_Task statement_
In the copy, leave out the pictures and repeat all records exactly.

Source data below:

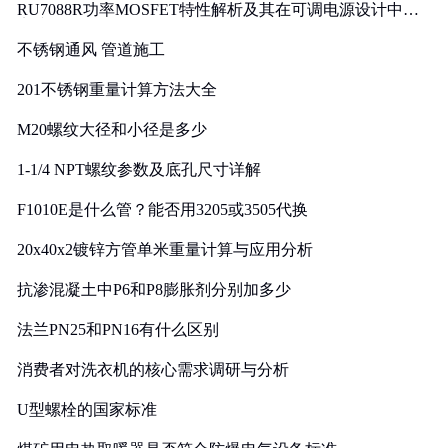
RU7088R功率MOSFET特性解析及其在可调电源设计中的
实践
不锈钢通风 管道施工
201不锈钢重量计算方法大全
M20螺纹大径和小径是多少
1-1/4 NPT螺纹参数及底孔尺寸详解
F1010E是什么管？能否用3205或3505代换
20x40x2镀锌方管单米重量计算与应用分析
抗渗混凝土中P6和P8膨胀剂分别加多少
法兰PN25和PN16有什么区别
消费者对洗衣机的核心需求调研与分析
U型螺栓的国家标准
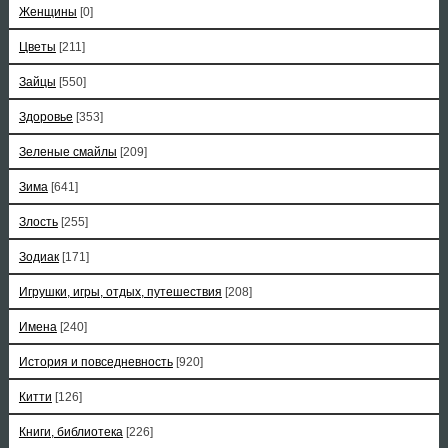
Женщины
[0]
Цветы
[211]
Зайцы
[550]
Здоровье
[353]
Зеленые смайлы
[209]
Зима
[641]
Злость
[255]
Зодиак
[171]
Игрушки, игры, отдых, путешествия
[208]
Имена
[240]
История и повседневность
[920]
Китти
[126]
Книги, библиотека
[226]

End of Source data.

_Output below_
RU7088R功率MOSFET特性解析及其在可调电源设计中的
实践
不锈钢通风 管道施工
201不锈钢重量计算方法大全
M20螺纹大径和小径是多少
1-1/4 NPT螺纹参数及底孔尺寸详解
F1010E是什么管？能否用3205或3505代换
20x40x2镀锌方管单米重量计算与应用分析
抗渗混凝土中P6和P8膨胀剂分别加多少
法兰PN25和PN16有什么区别
消费者对洗衣机的核心需求调研与分析
U型螺栓的国家标准
Женщины
[0]
Цветы
[211]
Зайцы
[550]
Здоровье
[353]
Зеленые смайлы
[209]
Зима
[641]
Злость
[255]
Зодиак
[171]
Игрушки, игры, отдых, путешествия
[208]
Имена
[240]
История и повседневность
[920]
Китти
[126]
Книги, библиотека
[226]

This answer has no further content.